▸ **TUGAS**:
(a) Tentukan apakah setiap pernyataan berikut sesuai dengan kutipan tentang etika: (i) istilah etika berasal dari bahasa Latin; (ii) bentuk jamak kata etika adalah ta etha; (iii) padang rumput termasuk salah satu arti ethos. Jawab ya atau tidak untuk masing-masing dan kutip kata-kata penentunya dari kutipan itu.
(b) Salin persis bagian kutipan tentang etika mulai dari "Bentuk tunggal kata" hingga dan termasuk "yaitu adat kebiasaan.".

---------- KUTIPAN TEKS ----------

BAB 1
PENDAHULUAN
LATAR
BELAKANG
Sebenarnya dalam suatu
peru\sahaan harus terdapat etika dan normal karena hali ini menyangkut hak
asasi manusia , dan apabila terdapat suatu perusahaan yang melanggar hal
tersebut maka perusahaan tersebut akan di proses lebih lanjut. Sebenarnya apa
si etika dan moral ? hal ini akan kita bahas di dalam pembahasan
BAB II
PEMBAHASAN
Istilah Etika berasal dari bahasa Yunani kuno.
Bentuk tunggal kata ‘etika’ yaitu ethos sedangkan bentuk jamaknya yaitu ta etha.
Ethos mempunyai banyak arti yaitu : tempat tinggal yang biasa, padang rumput,
kandang, kebiasaan/adat, akhlak,watak, perasaan, sikap, cara berpikir.
Sedangkan arti ta etha yaitu adat kebiasaan.

---------- DATA YANG DIBERIKAN ----------

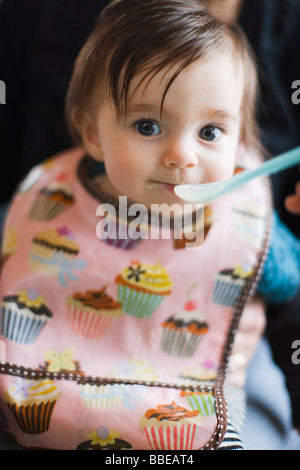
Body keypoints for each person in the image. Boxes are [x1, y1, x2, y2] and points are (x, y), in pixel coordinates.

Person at [0, 0, 299, 450]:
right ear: (92, 133)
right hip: (42, 394)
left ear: (239, 139)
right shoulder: (51, 201)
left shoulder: (248, 227)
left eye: (210, 132)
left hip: (197, 404)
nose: (182, 154)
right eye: (147, 125)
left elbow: (294, 314)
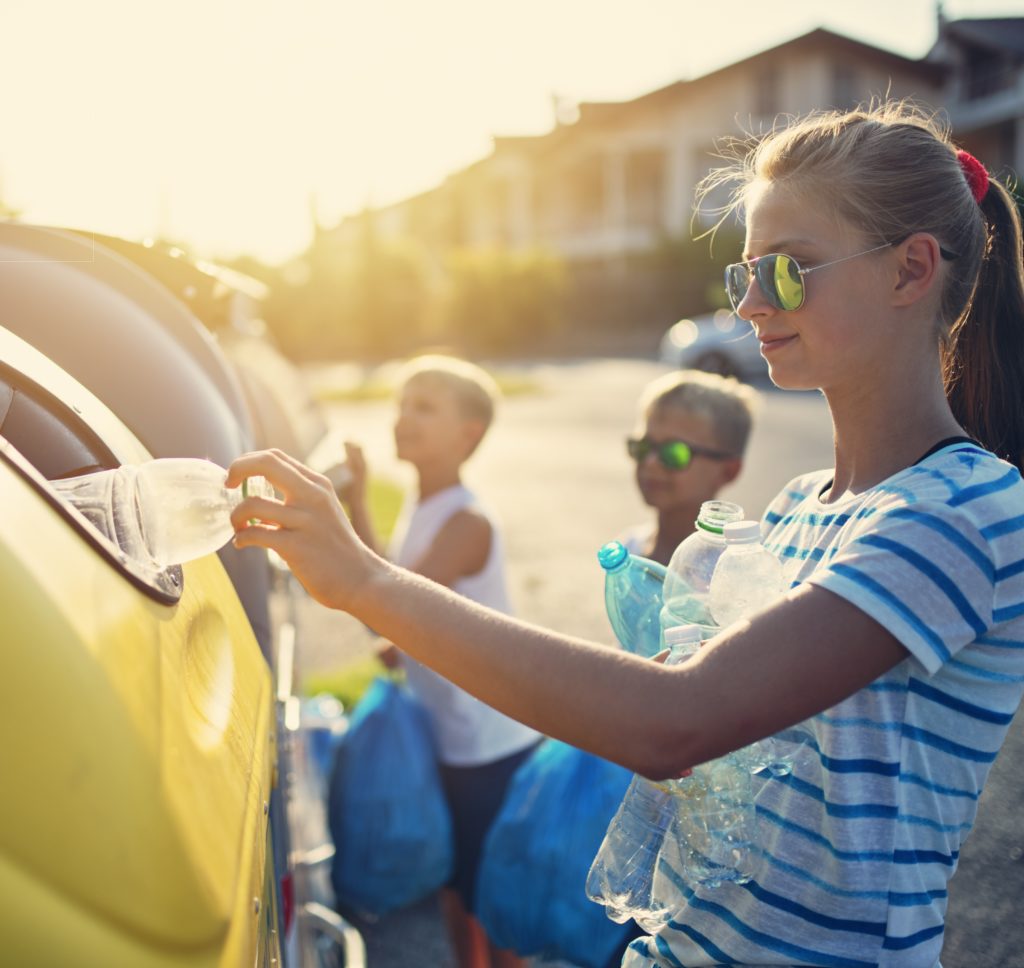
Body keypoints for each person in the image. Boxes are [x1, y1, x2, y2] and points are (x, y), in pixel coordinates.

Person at [228, 100, 1024, 967]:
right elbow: (711, 745)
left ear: (911, 271)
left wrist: (366, 583)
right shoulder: (799, 505)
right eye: (745, 273)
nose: (753, 304)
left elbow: (676, 724)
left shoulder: (966, 513)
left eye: (790, 272)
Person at [339, 354, 540, 968]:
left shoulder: (466, 521)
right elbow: (393, 594)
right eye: (402, 404)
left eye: (424, 406)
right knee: (456, 885)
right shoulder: (423, 505)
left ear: (468, 435)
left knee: (490, 896)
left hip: (486, 742)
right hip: (449, 734)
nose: (404, 417)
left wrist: (395, 627)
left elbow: (388, 603)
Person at [620, 369, 758, 565]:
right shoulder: (630, 547)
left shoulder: (730, 568)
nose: (650, 462)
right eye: (643, 446)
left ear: (728, 471)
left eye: (674, 453)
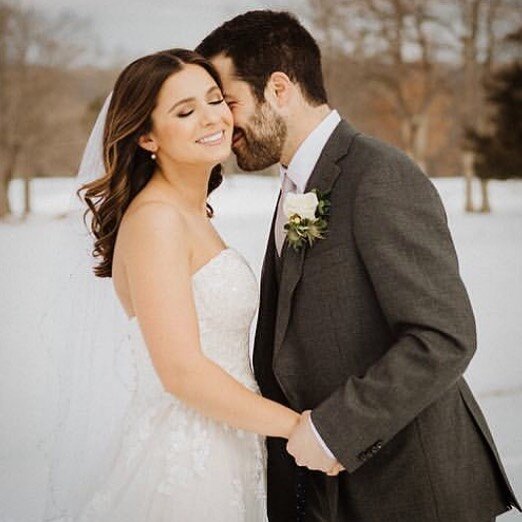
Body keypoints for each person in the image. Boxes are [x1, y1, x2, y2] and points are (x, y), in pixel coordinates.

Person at [197, 10, 521, 522]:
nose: (221, 122)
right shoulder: (297, 184)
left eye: (228, 102)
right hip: (330, 494)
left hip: (410, 491)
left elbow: (444, 336)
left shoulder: (379, 175)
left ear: (279, 89)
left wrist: (334, 431)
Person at [67, 48, 303, 521]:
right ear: (147, 137)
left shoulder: (190, 212)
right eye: (185, 111)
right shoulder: (156, 219)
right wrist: (299, 429)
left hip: (232, 440)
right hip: (190, 460)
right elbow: (180, 371)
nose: (212, 118)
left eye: (215, 99)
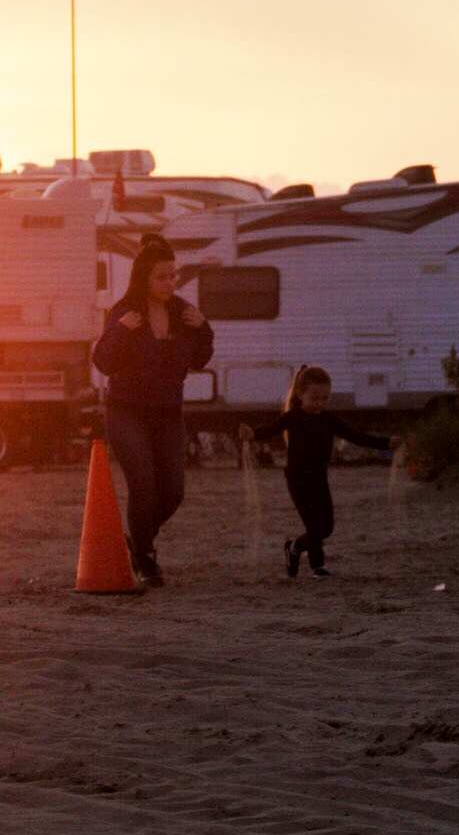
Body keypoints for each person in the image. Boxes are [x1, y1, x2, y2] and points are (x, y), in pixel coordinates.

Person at [90, 235, 211, 587]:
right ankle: (144, 557)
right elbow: (103, 362)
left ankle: (138, 541)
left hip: (168, 412)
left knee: (173, 491)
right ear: (143, 278)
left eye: (173, 276)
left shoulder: (182, 312)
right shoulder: (124, 312)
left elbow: (201, 358)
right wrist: (120, 332)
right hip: (126, 411)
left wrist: (203, 328)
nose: (170, 283)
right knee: (143, 484)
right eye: (162, 276)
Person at [240, 365, 391, 579]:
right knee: (313, 524)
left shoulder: (329, 420)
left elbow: (357, 436)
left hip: (320, 479)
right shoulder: (293, 417)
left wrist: (387, 443)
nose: (320, 404)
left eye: (325, 399)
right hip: (297, 479)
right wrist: (252, 433)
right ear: (301, 394)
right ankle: (317, 566)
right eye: (314, 399)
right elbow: (270, 429)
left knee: (326, 528)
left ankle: (293, 547)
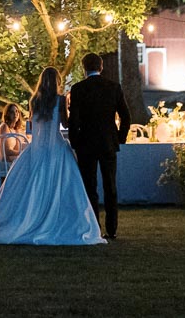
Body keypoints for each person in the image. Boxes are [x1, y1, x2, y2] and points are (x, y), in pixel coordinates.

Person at [0, 66, 105, 245]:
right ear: (57, 82)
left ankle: (31, 215)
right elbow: (65, 123)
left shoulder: (34, 100)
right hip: (56, 147)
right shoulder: (59, 100)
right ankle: (58, 218)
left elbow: (33, 124)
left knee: (31, 184)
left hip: (37, 148)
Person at [67, 53, 132, 240]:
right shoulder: (113, 87)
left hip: (86, 143)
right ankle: (111, 229)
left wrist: (74, 141)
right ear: (101, 67)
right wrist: (120, 137)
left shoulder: (78, 89)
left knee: (90, 186)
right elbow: (126, 116)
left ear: (84, 68)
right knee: (110, 186)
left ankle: (94, 226)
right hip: (108, 143)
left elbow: (74, 120)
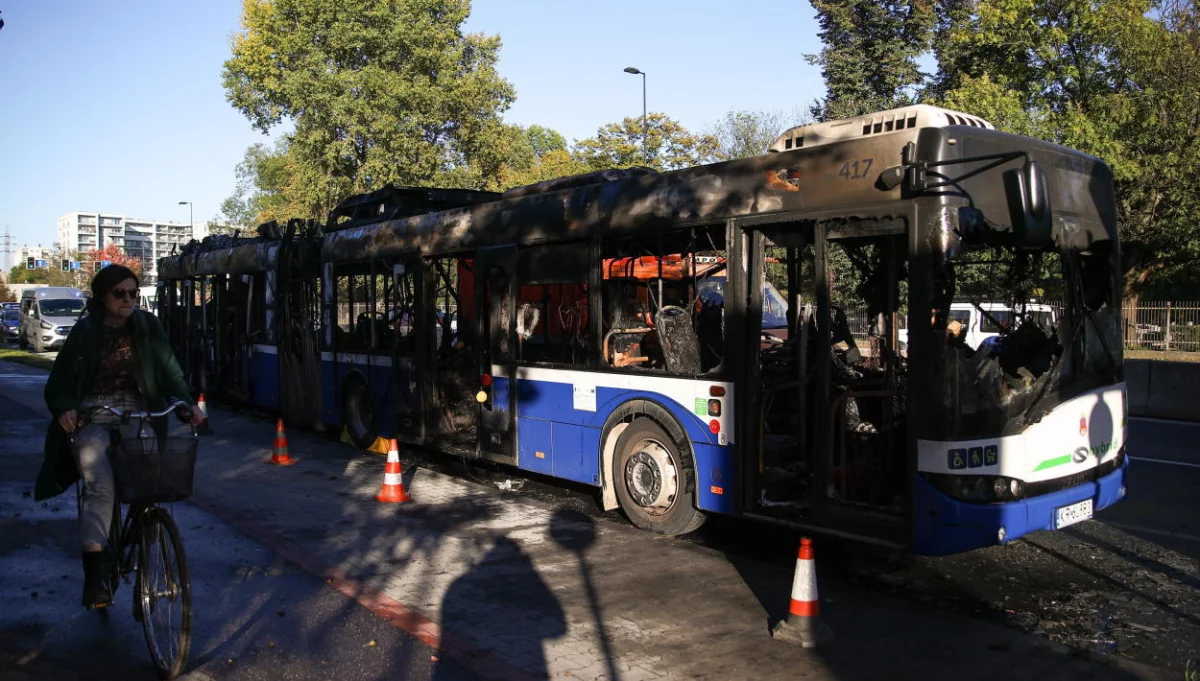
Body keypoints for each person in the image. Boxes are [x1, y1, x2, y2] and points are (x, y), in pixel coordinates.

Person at [35, 265, 201, 610]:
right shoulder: (84, 333)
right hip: (93, 416)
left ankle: (146, 566)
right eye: (119, 293)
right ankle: (96, 580)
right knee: (100, 486)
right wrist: (66, 409)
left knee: (151, 484)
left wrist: (185, 403)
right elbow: (59, 386)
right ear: (102, 297)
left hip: (139, 413)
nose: (128, 300)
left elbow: (169, 370)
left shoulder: (147, 325)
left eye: (133, 293)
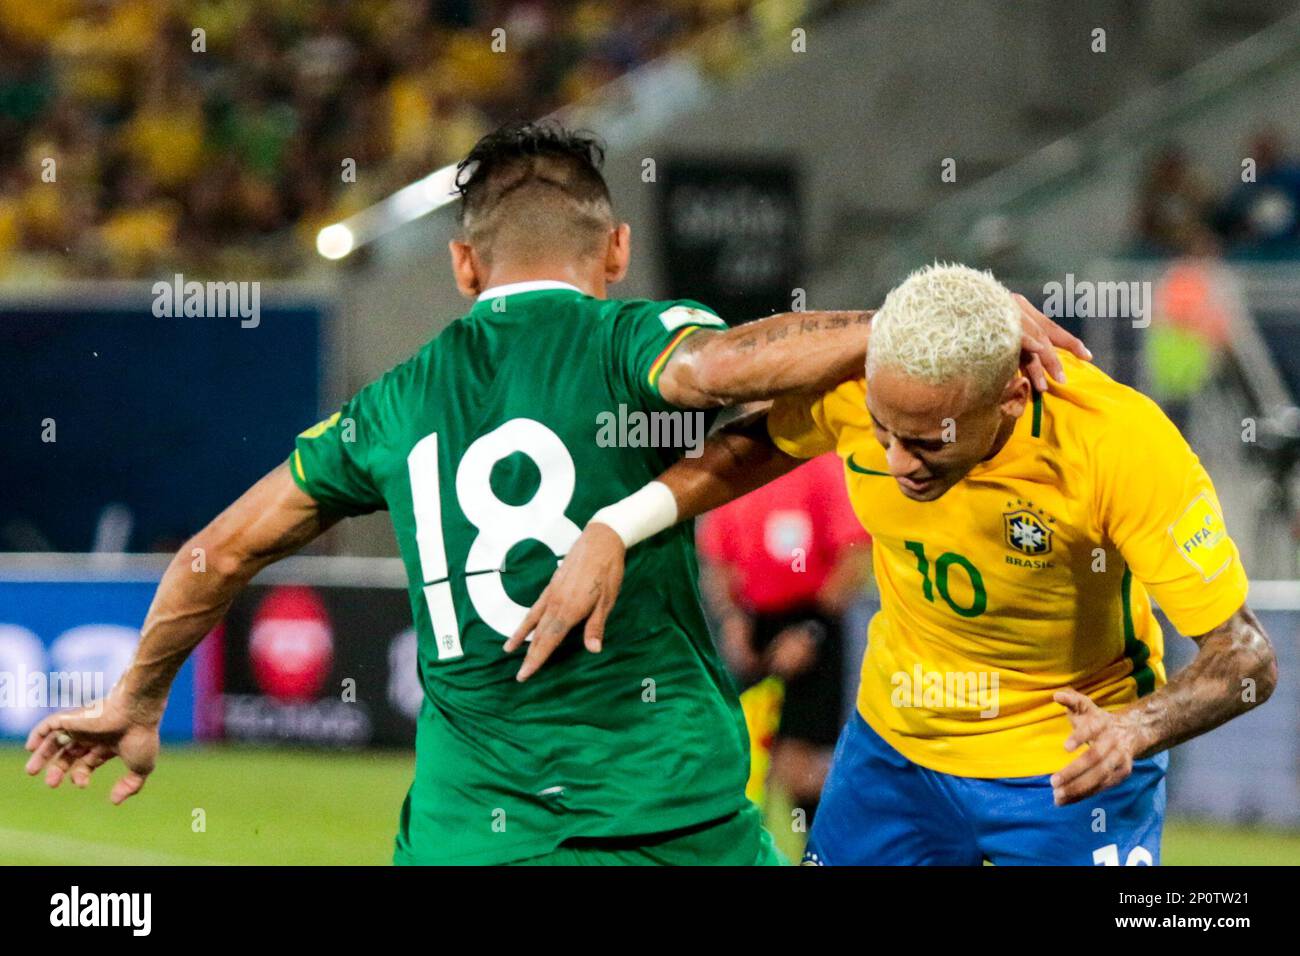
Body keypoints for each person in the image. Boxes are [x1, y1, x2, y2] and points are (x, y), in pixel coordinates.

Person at [24, 123, 1080, 865]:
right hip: (671, 822)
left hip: (470, 832)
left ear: (462, 267)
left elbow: (216, 550)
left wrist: (140, 693)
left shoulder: (386, 407)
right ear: (616, 251)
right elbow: (721, 370)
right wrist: (915, 324)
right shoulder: (622, 336)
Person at [515, 262, 1278, 866]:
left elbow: (1246, 655)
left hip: (1069, 769)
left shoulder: (1116, 445)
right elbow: (752, 444)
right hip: (897, 752)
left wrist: (1135, 729)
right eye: (884, 432)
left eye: (928, 442)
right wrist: (617, 524)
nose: (896, 461)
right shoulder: (867, 393)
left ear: (1012, 395)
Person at [697, 451, 870, 826]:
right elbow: (717, 560)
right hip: (753, 623)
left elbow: (854, 558)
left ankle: (818, 846)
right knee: (743, 754)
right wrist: (731, 621)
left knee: (802, 763)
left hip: (813, 620)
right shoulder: (736, 467)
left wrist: (811, 630)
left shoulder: (821, 466)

----------

▸ **JAWABAN YANG DIHARAPKAN**:
(a)
(i) Tidak: "Istilah Etika berasal dari bahasa Yunani kuno."
(ii) Ya: "bentuk jamaknya yaitu ta etha"
(iii) Ya: "Ethos mempunyai banyak arti yaitu : tempat tinggal yang biasa, padang rumput"

(b)
Bentuk tunggal kata ‘etika’ yaitu ethos sedangkan bentuk jamaknya yaitu ta etha.
Ethos mempunyai banyak arti yaitu : tempat tinggal yang biasa, padang rumput,
kandang, kebiasaan/adat, akhlak,watak, perasaan, sikap, cara berpikir.
Sedangkan arti ta etha yaitu adat kebiasaan.